Arnold Machin

From humble beginnings as a potteries apprentice Arnold Machin rose to become an acclaimed sculptor creating the iconic bas-relief portrait of Her Majesty the Queen used on all Royal Mail definitive issue stamps.

Patricia Machin

Patricia Machin was born in 1921 and studied painting at Goldsmith's where her tutor was Leonard Applebee. Finding inspiration from the Old Masters and still-life, she was an established painter, illustrator, designer and author.

Francis Machin

Architect, sculptor, businessman and painter, Francis Machin was a talented designer responsible for a range of conservatories and garden buildings still seen throughout the United Kingdom, United States and Europe.

Patricia Machin loved flowers, and wherever she and Arnold lived, she grew them for her illustrations – lilies, oriental poppies, hyacinths, tulips and morning glories, and in particular roses, her favourite being centifolias like Juno and Fantin Latour. Other roses she frequently portrayed in her paintings were the gallicas Rosa Mundi and Jenny Duval, and the damask Madame Hardy.


She continued with her own artistic career, conserving the beauty of the flowers she grew, particularly her roses, in still-life paintings. She grew all of the flowers she painted believing that if she were to resort to bought flowers, she would never find ones good-enough for her work. She and Arnold often visited the V&A Museum, and in the 1970s, Patricia became intrigued by the beautiful floral designs painted on papier mache trays they had on display there. They gave her the idea of producing tin trays decorated in a similar way with her own paintings. She approached the Metal Box Company and a range of products were developed, including trays, tea caddies, bins and containers, all displaying her work. One of the trays depicted Chatsworth House framed by roses, requested by the Duchess of Devonshire.

During the 1970s, the BBC made a programme about Arnold and Patricia's garden at Offley Rock which was also featured in a gardening magazine.
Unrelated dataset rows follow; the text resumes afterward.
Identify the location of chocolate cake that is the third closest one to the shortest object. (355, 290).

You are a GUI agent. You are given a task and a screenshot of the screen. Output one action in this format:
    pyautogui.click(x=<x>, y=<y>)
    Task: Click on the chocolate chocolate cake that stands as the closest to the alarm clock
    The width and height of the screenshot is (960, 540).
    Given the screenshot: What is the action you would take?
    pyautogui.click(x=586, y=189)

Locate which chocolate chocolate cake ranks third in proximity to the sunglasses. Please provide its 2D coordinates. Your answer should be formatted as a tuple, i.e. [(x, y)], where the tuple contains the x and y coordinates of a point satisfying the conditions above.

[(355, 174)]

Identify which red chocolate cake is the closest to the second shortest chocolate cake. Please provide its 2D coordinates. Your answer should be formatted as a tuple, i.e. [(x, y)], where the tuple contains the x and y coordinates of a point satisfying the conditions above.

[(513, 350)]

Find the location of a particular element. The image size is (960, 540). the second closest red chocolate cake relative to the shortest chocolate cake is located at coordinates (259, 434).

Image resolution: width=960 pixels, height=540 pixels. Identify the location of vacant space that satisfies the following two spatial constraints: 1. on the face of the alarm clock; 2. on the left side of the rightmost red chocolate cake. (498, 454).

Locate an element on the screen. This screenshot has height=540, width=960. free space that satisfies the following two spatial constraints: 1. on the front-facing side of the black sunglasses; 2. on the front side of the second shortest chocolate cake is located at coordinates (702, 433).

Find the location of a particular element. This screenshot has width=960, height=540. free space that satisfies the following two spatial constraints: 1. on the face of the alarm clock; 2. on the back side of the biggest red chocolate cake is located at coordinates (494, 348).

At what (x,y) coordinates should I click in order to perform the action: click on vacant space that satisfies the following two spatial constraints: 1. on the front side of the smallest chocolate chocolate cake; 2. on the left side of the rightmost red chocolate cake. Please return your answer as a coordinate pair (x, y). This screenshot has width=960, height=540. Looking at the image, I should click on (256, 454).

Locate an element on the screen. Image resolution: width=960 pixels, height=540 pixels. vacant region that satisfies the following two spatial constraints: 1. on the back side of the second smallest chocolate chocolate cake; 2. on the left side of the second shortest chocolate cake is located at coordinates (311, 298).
Norman Painting said of her work:

“Flower paintings often fail to stand up to close scrutiny. Patricia Machin's glorious paintings of flowers are an exception – in urns, or still lifes with grapes, lemons and onions they reveal a close study and intimate knowledge of the subject. Her roses have the feel of roses, the bloom on her grapes is almost tangible. She knows, and shows, how an oriental poppy - say Perry's White – differs in colour, structure and texture from, say, a Blanc Double de Coubert rose, or a floret of a white hyacinth. Flowers are presented in her paintings, not merely as beautiful things, but as individuals which have been tended, weeded round, fed and cherished by a gardener who understands them.”

In 1981, Lady Collins, a friend of Pat's, asked her to illustrate a book of hymns to be produced by Collins the publishers. She later also illustrated the 'Pocket Poets' books published by Webb and Bower.

Her paintings are in collections throughout the world.